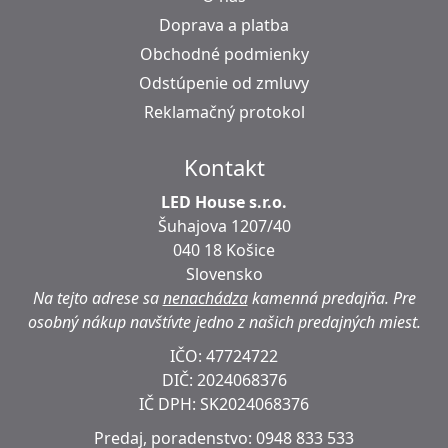
Doprava a platba
Obchodné podmienky
Odstúpenie od zmluvy
Reklamačný protokol
Kontakt
LED House s.r.o.
Šuhajova 1207/40
040 18 Košice
Slovensko
Na tejto adrese sa
nenachádza
kamenná predajňa.
Pre
osobný nákup navštívte jedno z našich predajných miest.
IČO: 47724722
DIČ:
2024068376
IČ DPH:
SK2024068376
Predaj, poradenstvo:
0948 833 533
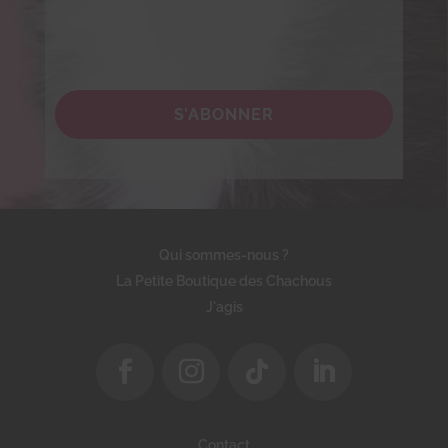
S’ABONNER
Qui sommes-nous ?
La Petite Boutique des Chachous
J'agis
Contact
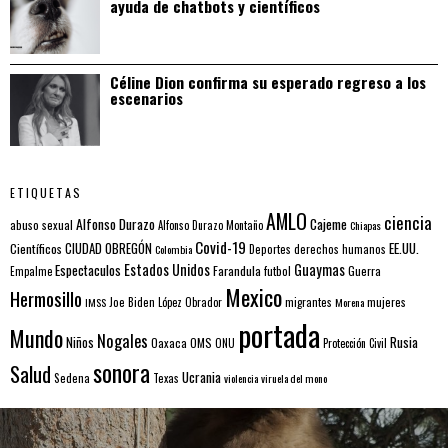
ayuda de chatbots y científicos
Céline Dion confirma su esperado regreso a los
escenarios
ETIQUETAS
AMLO
ciencia
Alfonso Durazo
Cajeme
abuso sexual
Alfonso Durazo Montaño
Chiapas
Covid-19
EE.UU.
Científicos
CIUDAD OBREGÓN
Colombia
Deportes
derechos humanos
Estados Unidos
Guaymas
Espectaculos
Farandula
futbol
Guerra
Empalme
Mexico
Hermosillo
mujeres
IMSS
Joe Biden
López Obrador
migrantes
Morena
portada
Mundo
Nogales
Rusia
Niños
Oaxaca
OMS
ONU
Protección Civil
sonora
Salud
Ucrania
Sedena
Texas
violencia
viruela del mono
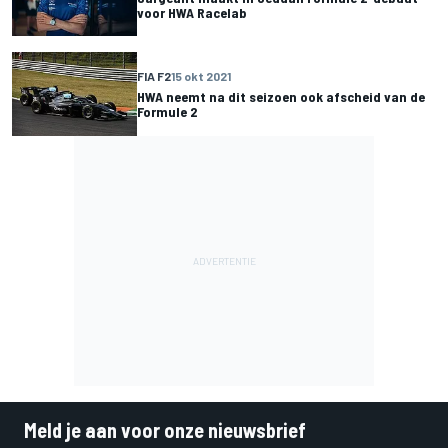
voor HWA Racelab
FIA F2
15 okt 2021
HWA neemt na dit seizoen ook afscheid van de
Formule 2
Meld je aan voor onze nieuwsbrief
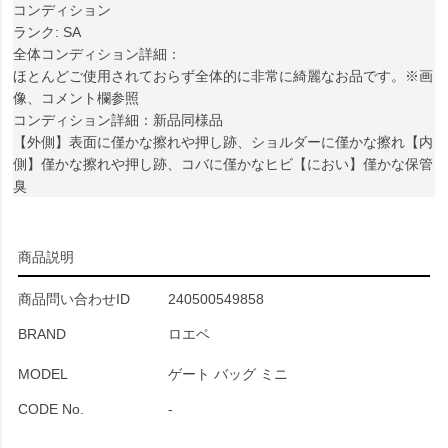
コンディション
ランク: SA
全体コンディション詳細：
ほとんどご使用されておらず全体的に非常に綺麗なお品です。※画
像、コメント欄参照
コンディション詳細：新品同様品
【外側】表面に僅かな擦れや押し跡、ショルダーに僅かな擦れ【内
側】僅かな擦れや押し跡、コバに僅かなヒビ【におい】僅かな保管
臭
商品説明
商品問い合わせID
240500549858
BRAND
ロエベ
MODEL
ゲート バッグ ミニ
CODE No.
-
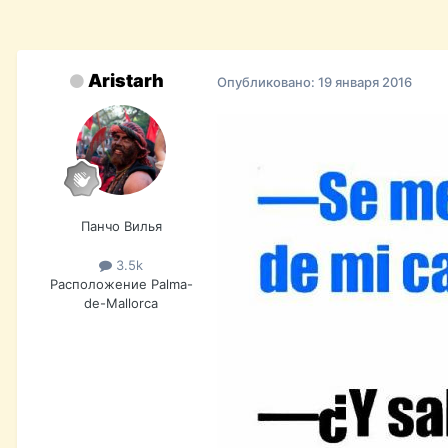
Aristarh
Опубликовано:
19 января 2016
Панчо Вилья
3.5k
Расположение
Palma-
de-Mallorca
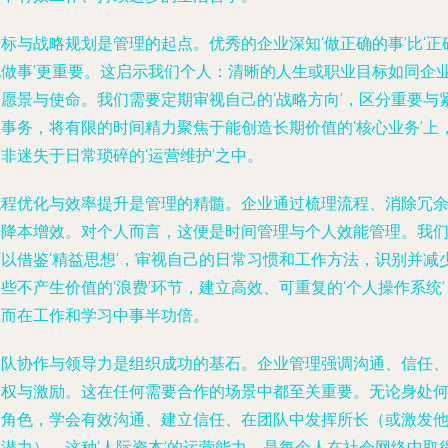
标与战略规划是管理的起点。优秀的企业深知‘做正确的事’比‘正
地做事’更重要。这启示我们个人：清晰的人生或职业目标如同企
的愿景与使命。我们需要定期审视自己的‘战略方向’，区分重要与
急事务，将有限的时间精力聚焦于能创造长期价值的‘核心业务’上
非迷失于日常琐碎的‘运营维护’之中。
流程优化与效率提升是管理的精髓。企业通过梳理流程、消除冗
来降本增效。对个人而言，这便是时间管理与个人效能管理。我
可以借鉴‘精益思想’，审视自己的日常习惯和工作方法，识别并减
些不产生价值的‘浪费’环节，建立高效、可重复的‘个人操作系统’
从而在工作和学习中事半功倍。
团队协作与领导力是组织成功的基石。企业管理强调沟通、信任
授权与激励。这在任何需要合作的场景中都至关重要。无论身处
种角色，学会有效沟通、建立信任、在团队中发挥所长（或激发
人潜力），这种‘人际资本’的运营能力，是每个人在社会网络中取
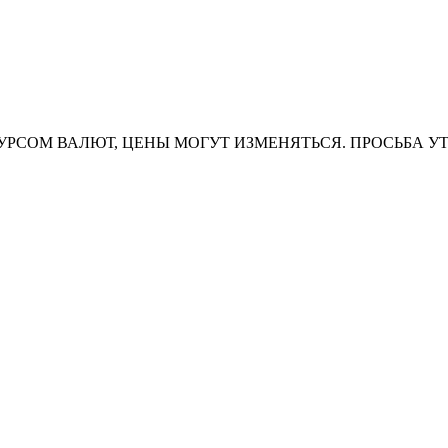
УРСОМ ВАЛЮТ, ЦЕНЫ МОГУТ ИЗМЕНЯТЬСЯ. ПРОСЬБА У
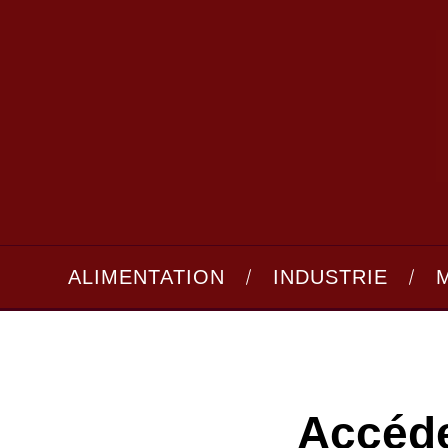
ALIMENTATION
INDUSTRIE
Accéde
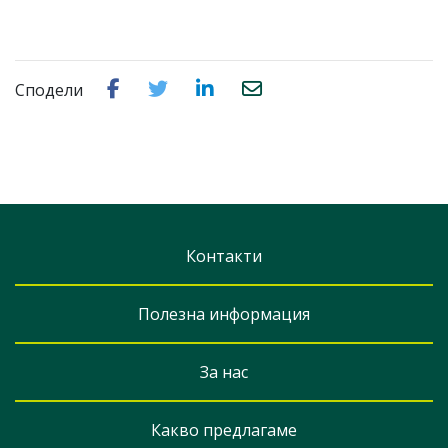
Сподели
Контакти
Полезна информация
За нас
Какво предлагаме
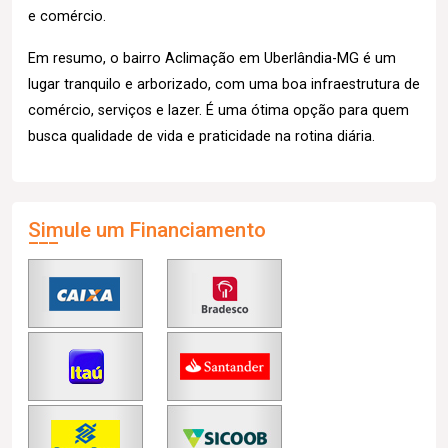
e comércio.
Em resumo, o bairro Aclimação em Uberlândia-MG é um
lugar tranquilo e arborizado, com uma boa infraestrutura de
comércio, serviços e lazer. É uma ótima opção para quem
busca qualidade de vida e praticidade na rotina diária.
Simule um Financiamento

■ ■ ■

▶ About this task
Full transcription of the material, exact in every line, without images.

▶ Output of the exercise
Doprava a platba
Obchodné podmienky
Odstúpenie od zmluvy
Reklamačný protokol
Kontakt
LED House s.r.o.
Šuhajova 1207/40
040 18 Košice
Slovensko
Na tejto adrese sa
nenachádza
kamenná predajňa.
Pre
osobný nákup navštívte jedno z našich predajných miest.
IČO: 47724722
DIČ:
2024068376
IČ DPH:
SK2024068376
Predaj, poradenstvo:
0948 833 533
S’ABONNER
Qui sommes-nous ?
La Petite Boutique des Chachous
J'agis
Contact
ayuda de chatbots y científicos
Céline Dion confirma su esperado regreso a los
escenarios
ETIQUETAS
AMLO
ciencia
Alfonso Durazo
Cajeme
abuso sexual
Alfonso Durazo Montaño
Chiapas
Covid-19
EE.UU.
Científicos
CIUDAD OBREGÓN
Colombia
Deportes
derechos humanos
Estados Unidos
Guaymas
Espectaculos
Farandula
futbol
Guerra
Empalme
Mexico
Hermosillo
mujeres
IMSS
Joe Biden
López Obrador
migrantes
Morena
portada
Mundo
Nogales
Rusia
Niños
Oaxaca
OMS
ONU
Protección Civil
sonora
Salud
Ucrania
Sedena
Texas
violencia
viruela del mono
voor HWA Racelab
FIA F2
15 okt 2021
HWA neemt na dit seizoen ook afscheid van de
Formule 2
Meld je aan voor onze nieuwsbrief
コンディション
ランク: SA
全体コンディション詳細：
ほとんどご使用されておらず全体的に非常に綺麗なお品です。※画
像、コメント欄参照
コンディション詳細：新品同様品
【外側】表面に僅かな擦れや押し跡、ショルダーに僅かな擦れ【内
側】僅かな擦れや押し跡、コバに僅かなヒビ【におい】僅かな保管
臭
商品説明
商品問い合わせID
240500549858
BRAND
ロエベ
MODEL
ゲート バッグ ミニ
CODE No.
-
Aristarh
Опубликовано:
19 января 2016
Панчо Вилья
3.5k
Расположение
Palma-
de-Mallorca
标与战略规划是管理的起点。优秀的企业深知‘做正确的事’比‘正
地做事’更重要。这启示我们个人：清晰的人生或职业目标如同企
的愿景与使命。我们需要定期审视自己的‘战略方向’，区分重要与
急事务，将有限的时间精力聚焦于能创造长期价值的‘核心业务’上
非迷失于日常琐碎的‘运营维护’之中。
流程优化与效率提升是管理的精髓。企业通过梳理流程、消除冗
来降本增效。对个人而言，这便是时间管理与个人效能管理。我
可以借鉴‘精益思想’，审视自己的日常习惯和工作方法，识别并减
些不产生价值的‘浪费’环节，建立高效、可重复的‘个人操作系统’
从而在工作和学习中事半功倍。
团队协作与领导力是组织成功的基石。企业管理强调沟通、信任
授权与激励。这在任何需要合作的场景中都至关重要。无论身处
种角色，学会有效沟通、建立信任、在团队中发挥所长（或激发
人潜力），这种‘人际资本’的运营能力，是每个人在社会网络中取
УРСОМ ВАЛЮТ, ЦЕНЫ МОГУТ ИЗМЕНЯТЬСЯ. ПРОСЬБА У
ALIMENTATION
INDUSTRIE
Accéde
Сподели
Контакти
Полезна информация
За нас
Какво предлагаме
e comércio.
Em resumo, o bairro Aclimação em Uberlândia-MG é um
lugar tranquilo e arborizado, com uma boa infraestrutura de
comércio, serviços e lazer. É uma ótima opção para quem
busca qualidade de vida e praticidade na rotina diária.
Simule um Financiamento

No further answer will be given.